If this helps us to identify changing styles, I think that's a bonus feature, not a bug. So if Ambio has changed, what should happen is that we create an issue for that (and eventually work through it and then replace the link accordingly).

rmzelle commented 8 years ago

Regarding perma.cc, I'm not sure we could get an unlimited account. https://perma.cc/docs/faq#general says:

Anyone can sign up for a free Perma.cc account, which you can use to preserve up to 10 records per month. To preserve unlimited records, you have to be a member of an archiving organization sponsored by a registrar.

Anyway, I think that the primary function of the "documentation" URLs is to point to the relevant journal and/or style guide. If we can identify broken URLS and update them, we should, even if the style changed. It would still be an improvement.

zuphilip commented 8 years ago

Here are the 404 errors, if someone would like to start to work on them: https://gist.github.com/zuphilip/58a4d391fc71d2530151eea6c8117fec , but maybe it is easier to start with the 301 errors. IMO it can be really time consuming to go through some 404 cases...

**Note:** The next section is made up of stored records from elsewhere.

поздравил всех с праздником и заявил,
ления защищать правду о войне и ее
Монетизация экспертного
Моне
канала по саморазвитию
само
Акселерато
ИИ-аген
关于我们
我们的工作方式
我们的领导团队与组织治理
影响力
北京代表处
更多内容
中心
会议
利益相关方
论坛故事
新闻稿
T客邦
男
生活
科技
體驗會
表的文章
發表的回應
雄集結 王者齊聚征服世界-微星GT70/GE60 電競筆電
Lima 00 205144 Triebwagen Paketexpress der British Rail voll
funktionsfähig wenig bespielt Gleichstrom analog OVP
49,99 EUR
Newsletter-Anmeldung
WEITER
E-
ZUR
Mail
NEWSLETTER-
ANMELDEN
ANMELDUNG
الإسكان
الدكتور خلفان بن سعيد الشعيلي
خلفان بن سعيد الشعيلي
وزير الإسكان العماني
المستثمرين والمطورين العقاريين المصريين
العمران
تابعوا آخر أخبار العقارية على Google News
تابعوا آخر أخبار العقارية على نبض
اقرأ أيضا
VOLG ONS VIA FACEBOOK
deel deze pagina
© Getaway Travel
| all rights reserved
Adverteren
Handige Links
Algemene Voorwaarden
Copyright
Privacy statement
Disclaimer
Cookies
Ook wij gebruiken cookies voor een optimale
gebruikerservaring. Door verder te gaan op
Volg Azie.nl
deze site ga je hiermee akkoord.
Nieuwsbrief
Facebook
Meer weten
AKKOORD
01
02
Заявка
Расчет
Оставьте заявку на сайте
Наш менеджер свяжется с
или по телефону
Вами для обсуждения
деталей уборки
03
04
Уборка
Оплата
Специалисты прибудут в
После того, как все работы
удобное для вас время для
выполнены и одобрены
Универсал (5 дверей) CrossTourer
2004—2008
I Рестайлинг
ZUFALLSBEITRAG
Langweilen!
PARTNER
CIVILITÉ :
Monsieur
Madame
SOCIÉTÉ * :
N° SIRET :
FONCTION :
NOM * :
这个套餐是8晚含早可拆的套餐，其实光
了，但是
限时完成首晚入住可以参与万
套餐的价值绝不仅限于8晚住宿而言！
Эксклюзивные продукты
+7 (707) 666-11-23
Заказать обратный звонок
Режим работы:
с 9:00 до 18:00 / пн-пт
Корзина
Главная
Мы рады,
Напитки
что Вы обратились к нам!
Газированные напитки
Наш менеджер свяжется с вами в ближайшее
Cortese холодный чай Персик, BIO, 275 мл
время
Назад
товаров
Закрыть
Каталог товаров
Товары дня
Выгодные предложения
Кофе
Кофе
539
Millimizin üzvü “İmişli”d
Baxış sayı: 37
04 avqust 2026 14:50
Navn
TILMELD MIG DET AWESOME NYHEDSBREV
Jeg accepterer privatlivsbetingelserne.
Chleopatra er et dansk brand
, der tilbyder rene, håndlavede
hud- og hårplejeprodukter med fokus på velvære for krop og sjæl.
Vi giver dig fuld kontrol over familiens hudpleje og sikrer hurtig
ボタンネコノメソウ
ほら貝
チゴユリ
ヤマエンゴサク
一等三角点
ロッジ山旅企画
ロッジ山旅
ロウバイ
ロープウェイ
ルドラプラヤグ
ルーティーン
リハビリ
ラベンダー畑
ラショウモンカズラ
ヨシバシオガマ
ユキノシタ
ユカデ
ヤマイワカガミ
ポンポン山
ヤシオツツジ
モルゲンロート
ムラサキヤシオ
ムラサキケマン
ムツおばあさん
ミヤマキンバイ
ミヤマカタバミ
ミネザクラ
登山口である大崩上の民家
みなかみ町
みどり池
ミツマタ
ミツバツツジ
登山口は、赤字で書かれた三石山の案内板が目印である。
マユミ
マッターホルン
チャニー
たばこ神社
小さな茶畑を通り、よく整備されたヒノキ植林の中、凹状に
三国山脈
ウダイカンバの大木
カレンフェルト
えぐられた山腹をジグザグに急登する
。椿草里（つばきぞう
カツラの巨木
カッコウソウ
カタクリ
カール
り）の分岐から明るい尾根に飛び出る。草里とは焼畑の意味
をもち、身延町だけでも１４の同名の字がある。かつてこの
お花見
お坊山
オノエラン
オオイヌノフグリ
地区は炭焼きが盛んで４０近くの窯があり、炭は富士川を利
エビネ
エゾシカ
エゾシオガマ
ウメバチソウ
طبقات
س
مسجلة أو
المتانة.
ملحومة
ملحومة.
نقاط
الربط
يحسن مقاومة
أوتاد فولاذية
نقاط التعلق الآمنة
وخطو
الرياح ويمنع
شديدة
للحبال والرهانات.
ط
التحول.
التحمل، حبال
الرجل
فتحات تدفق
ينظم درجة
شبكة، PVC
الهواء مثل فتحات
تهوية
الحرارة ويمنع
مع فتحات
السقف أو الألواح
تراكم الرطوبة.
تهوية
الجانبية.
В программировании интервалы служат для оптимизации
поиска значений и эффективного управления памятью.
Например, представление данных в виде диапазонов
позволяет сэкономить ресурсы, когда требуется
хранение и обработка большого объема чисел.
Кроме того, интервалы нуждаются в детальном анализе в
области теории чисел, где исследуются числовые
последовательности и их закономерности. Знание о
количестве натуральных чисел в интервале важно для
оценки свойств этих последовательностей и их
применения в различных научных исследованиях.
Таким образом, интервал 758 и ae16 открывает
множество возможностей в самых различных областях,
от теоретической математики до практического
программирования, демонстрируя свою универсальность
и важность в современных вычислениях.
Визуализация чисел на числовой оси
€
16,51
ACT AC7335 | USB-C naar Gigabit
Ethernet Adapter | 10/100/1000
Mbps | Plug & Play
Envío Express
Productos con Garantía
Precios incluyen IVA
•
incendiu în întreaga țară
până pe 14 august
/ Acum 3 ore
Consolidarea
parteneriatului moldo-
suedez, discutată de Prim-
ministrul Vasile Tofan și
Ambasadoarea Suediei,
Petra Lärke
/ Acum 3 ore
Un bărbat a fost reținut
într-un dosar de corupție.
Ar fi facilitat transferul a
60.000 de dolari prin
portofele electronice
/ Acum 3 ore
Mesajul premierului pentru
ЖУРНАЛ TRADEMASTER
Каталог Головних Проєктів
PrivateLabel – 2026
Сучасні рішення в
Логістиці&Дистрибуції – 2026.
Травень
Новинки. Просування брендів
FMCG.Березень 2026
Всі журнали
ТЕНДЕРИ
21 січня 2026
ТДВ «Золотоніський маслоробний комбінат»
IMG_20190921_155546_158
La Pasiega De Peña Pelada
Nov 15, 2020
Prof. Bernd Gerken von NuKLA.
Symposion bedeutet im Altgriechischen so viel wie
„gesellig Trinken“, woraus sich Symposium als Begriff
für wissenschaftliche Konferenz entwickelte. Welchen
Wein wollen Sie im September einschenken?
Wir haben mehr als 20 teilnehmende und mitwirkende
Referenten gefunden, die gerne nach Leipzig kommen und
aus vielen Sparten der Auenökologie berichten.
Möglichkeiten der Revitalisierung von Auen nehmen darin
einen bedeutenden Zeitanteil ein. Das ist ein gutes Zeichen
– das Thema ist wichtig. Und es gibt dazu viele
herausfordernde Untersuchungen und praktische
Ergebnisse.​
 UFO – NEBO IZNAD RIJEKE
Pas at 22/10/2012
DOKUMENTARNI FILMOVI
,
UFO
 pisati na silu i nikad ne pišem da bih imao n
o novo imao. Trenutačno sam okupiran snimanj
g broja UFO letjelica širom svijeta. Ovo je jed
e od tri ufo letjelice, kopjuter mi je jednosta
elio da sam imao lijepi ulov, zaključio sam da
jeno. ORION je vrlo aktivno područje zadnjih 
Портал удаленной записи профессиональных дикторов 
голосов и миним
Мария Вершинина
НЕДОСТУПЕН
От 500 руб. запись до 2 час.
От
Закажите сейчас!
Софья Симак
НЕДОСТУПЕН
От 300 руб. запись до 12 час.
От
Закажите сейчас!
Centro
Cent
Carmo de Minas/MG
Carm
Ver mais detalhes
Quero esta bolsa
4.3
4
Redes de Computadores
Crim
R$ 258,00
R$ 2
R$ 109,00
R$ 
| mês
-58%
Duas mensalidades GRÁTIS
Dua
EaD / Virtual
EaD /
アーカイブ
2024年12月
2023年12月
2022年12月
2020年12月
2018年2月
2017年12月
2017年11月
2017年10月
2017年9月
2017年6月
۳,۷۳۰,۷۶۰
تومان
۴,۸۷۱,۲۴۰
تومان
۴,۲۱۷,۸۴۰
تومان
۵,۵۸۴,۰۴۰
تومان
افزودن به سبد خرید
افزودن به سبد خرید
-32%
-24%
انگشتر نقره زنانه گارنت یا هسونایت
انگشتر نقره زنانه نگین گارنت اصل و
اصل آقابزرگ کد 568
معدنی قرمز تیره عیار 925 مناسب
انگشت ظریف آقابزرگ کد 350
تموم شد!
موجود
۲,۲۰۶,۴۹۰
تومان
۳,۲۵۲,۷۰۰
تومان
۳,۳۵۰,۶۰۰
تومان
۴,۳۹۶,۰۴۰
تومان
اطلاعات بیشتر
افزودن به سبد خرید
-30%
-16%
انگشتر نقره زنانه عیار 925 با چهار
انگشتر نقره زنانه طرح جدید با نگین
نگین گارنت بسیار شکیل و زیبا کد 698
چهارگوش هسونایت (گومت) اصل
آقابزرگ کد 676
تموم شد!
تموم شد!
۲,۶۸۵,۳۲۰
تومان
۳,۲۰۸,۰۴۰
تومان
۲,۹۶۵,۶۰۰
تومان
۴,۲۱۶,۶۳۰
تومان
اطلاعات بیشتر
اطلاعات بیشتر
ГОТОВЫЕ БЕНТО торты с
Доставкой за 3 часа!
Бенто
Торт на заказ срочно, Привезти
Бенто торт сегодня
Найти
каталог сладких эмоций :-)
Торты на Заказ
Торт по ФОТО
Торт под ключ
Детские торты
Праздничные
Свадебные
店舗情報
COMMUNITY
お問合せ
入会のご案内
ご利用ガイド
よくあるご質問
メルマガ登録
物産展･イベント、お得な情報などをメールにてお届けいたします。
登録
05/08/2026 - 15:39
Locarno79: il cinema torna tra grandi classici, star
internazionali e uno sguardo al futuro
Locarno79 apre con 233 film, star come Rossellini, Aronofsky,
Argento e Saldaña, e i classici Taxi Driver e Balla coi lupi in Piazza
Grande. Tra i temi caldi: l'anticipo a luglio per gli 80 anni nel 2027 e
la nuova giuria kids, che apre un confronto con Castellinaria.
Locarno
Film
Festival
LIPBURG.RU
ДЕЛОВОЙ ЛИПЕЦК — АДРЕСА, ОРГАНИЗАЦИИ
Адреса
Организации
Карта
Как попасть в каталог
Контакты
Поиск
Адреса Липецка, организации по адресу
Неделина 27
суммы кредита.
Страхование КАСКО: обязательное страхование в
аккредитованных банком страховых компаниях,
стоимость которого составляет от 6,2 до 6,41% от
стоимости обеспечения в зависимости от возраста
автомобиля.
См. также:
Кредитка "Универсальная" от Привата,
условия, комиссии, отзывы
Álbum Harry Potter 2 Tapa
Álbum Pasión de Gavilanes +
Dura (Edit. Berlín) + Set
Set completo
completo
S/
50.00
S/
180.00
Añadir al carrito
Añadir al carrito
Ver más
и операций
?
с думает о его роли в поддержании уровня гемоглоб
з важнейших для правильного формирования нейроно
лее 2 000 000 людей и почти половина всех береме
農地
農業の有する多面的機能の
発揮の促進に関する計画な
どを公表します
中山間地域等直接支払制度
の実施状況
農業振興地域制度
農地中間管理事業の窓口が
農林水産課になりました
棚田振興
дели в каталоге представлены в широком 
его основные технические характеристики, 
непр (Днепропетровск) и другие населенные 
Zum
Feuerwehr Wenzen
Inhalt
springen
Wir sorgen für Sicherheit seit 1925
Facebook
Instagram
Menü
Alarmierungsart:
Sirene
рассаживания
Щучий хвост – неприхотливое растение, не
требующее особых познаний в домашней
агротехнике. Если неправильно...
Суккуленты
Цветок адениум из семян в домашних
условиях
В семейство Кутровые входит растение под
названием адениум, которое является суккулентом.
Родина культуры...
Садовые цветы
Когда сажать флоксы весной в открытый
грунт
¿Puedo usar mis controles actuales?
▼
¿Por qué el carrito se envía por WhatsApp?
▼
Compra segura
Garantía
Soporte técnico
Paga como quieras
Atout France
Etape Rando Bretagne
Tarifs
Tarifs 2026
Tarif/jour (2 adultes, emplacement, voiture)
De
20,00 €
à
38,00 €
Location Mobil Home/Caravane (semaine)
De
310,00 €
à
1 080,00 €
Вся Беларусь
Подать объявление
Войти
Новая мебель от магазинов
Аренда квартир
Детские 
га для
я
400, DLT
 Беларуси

For a perspective we should have think about a possibility to compare two versions of a style requirements together. I don't know much about perma.cc, so saving a snapshot is good, but changing urls is not what we are after. The way back machine offers another possibility to save a copy of any page (if crawlers are allowed) and you don't have to register or anything. How about a web hook after merging/pulling commits which calls for each documentation url this service, i.e.

http://web.archive.org/save/{url}

? Then we can be sure, that at any point later, we will still find the documentation it was built on at the way back machine.

stale[bot] commented 5 years ago

This issue hasn't seen any activity in the past 30 days. It will be automatically closed if no further activity occurs in the next two weeks.